Every line in the entries that holds the word "start" counts toward the answer, which should be a single number.
------
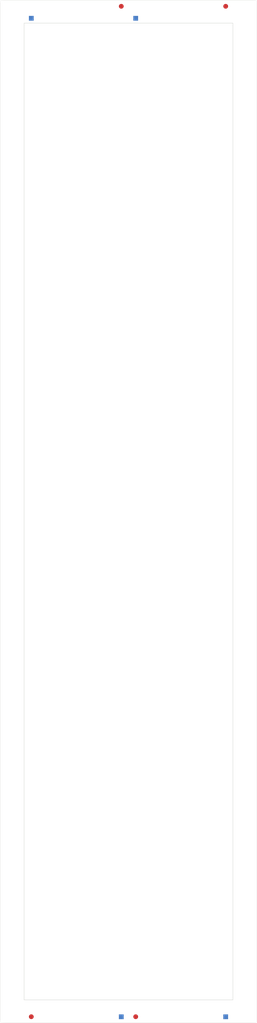
<source format=kicad_pcb>
(kicad_pcb (version 20211014) (generator pcbnew)

  (general
    (thickness 1)
  )

  (paper "A4")
  (layers
    (0 "F.Cu" signal)
    (31 "B.Cu" signal)
    (32 "B.Adhes" user "B.Adhesive")
    (33 "F.Adhes" user "F.Adhesive")
    (34 "B.Paste" user)
    (35 "F.Paste" user)
    (36 "B.SilkS" user "B.Silkscreen")
    (37 "F.SilkS" user "F.Silkscreen")
    (38 "B.Mask" user)
    (39 "F.Mask" user)
    (40 "Dwgs.User" user "User.Drawings")
    (41 "Cmts.User" user "User.Comments")
    (42 "Eco1.User" user "User.Eco1")
    (43 "Eco2.User" user "User.Eco2")
    (44 "Edge.Cuts" user)
    (45 "Margin" user)
    (46 "B.CrtYd" user "B.Courtyard")
    (47 "F.CrtYd" user "F.Courtyard")
    (48 "B.Fab" user)
    (49 "F.Fab" user)
  )

  (setup
    (stackup
      (layer "F.SilkS" (type "Top Silk Screen"))
      (layer "F.Paste" (type "Top Solder Paste"))
      (layer "F.Mask" (type "Top Solder Mask") (thickness 0.01))
      (layer "F.Cu" (type "copper") (thickness 0.035))
      (layer "dielectric 1" (type "core") (thickness 0.91) (material "FR4") (epsilon_r 4.5) (loss_tangent 0.02))
      (layer "B.Cu" (type "copper") (thickness 0.035))
      (layer "B.Mask" (type "Bottom Solder Mask") (thickness 0.01))
      (layer "B.Paste" (type "Bottom Solder Paste"))
      (layer "B.SilkS" (type "Bottom Silk Screen"))
      (copper_finish "None")
      (dielectric_constraints no)
    )
    (pad_to_mask_clearance 0)
    (pcbplotparams
      (layerselection 0x00012fc_ffffffff)
      (disableapertmacros false)
      (usegerberextensions true)
      (usegerberattributes false)
      (usegerberadvancedattributes false)
      (creategerberjobfile false)
      (svguseinch false)
      (svgprecision 6)
      (excludeedgelayer true)
      (plotframeref false)
      (viasonmask false)
      (mode 1)
      (useauxorigin false)
      (hpglpennumber 1)
      (hpglpenspeed 20)
      (hpglpendiameter 15.000000)
      (dxfpolygonmode true)
      (dxfimperialunits true)
      (dxfusepcbnewfont true)
      (psnegative false)
      (psa4output false)
      (plotreference true)
      (plotvalue true)
      (plotinvisibletext false)
      (sketchpadsonfab false)
      (subtractmaskfromsilk true)
      (outputformat 1)
      (mirror false)
      (drillshape 0)
      (scaleselection 1)
      (outputdirectory "nkpro4-panel-gerbers/")
    )
  )

  (net 0 "")

  (footprint "NPTH" (layer "F.Cu") (at 13 424.3))

  (footprint "NPTH" (layer "F.Cu") (at 94.08 2.575))

  (footprint "NPTH" (layer "F.Cu") (at 50.53 2.575))

  (footprint "NPTH" (layer "F.Cu") (at 56.55 424.3))

  (footprint "NPTH" (layer "B.Cu") (at 13 7.575))

  (footprint "NPTH" (layer "B.Cu") (at 56.55 7.575))

  (footprint "NPTH" (layer "B.Cu") (at 94.08 424.325))

  (footprint "NPTH" (layer "B.Cu") (at 50.53 424.325))

  (gr_arc (start 0 1) (mid 0.292893 0.292893) (end 1 0) (layer "Edge.Cuts") (width 0.05) (tstamp 00000000-0000-0000-0000-000060cab089))
  (gr_arc (start 106.1 0) (mid 106.807107 0.292893) (end 107.1 1) (layer "Edge.Cuts") (width 0.05) (tstamp 00000000-0000-0000-0000-000060cab0a7))
  (gr_arc (start 107.1 425.875) (mid 106.807107 426.582107) (end 106.1 426.875) (layer "Edge.Cuts") (width 0.05) (tstamp 00000000-0000-0000-0000-000060cab0b7))
  (gr_line (start 10 417.275) (end 97.1 417.275) (layer "Edge.Cuts") (width 0.15) (tstamp 00000000-0000-0000-0000-000060cab0d4))
  (gr_line (start 10 9.6) (end 10 417.275) (layer "Edge.Cuts") (width 0.15) (tstamp 00000000-0000-0000-0000-000060cab0d7))
  (gr_line (start 1 426.875) (end 106.1 426.875) (layer "Edge.Cuts") (width 0.1) (tstamp 44d8279a-9cd1-4db6-856f-0363131605fc))
  (gr_line (start 106.1 0) (end 1 0) (layer "Edge.Cuts") (width 0.1) (tstamp 4fb02e58-160a-4a39-9f22-d0c75e82ee72))
  (gr_line (start 97.1 9.6) (end 97.1 417.275) (layer "Edge.Cuts") (width 0.15) (tstamp e10b5627-3247-4c86-b9f6-ef474ca11543))
  (gr_arc (start 1 426.875) (mid 0.292893 426.582107) (end 0 425.875) (layer "Edge.Cuts") (width 0.05) (tstamp e615f7aa-337e-474d-9615-2ad82b1c44ca))
  (gr_line (start 0 1) (end 0 425.875) (layer "Edge.Cuts") (width 0.1) (tstamp eb667eea-300e-4ca7-8a6f-4b00de80cd45))
  (gr_line (start 107.1 425.875) (end 107.1 1) (layer "Edge.Cuts") (width 0.1) (tstamp ef8fe2ac-6a7f-4682-9418-b801a1b10a3b))
  (gr_line (start 10 9.6) (end 97.1 9.6) (layer "Edge.Cuts") (width 0.15) (tstamp f1830a1b-f0cc-47ae-a2c9-679c82032f14))

)

</source>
------
■ Answer below: 12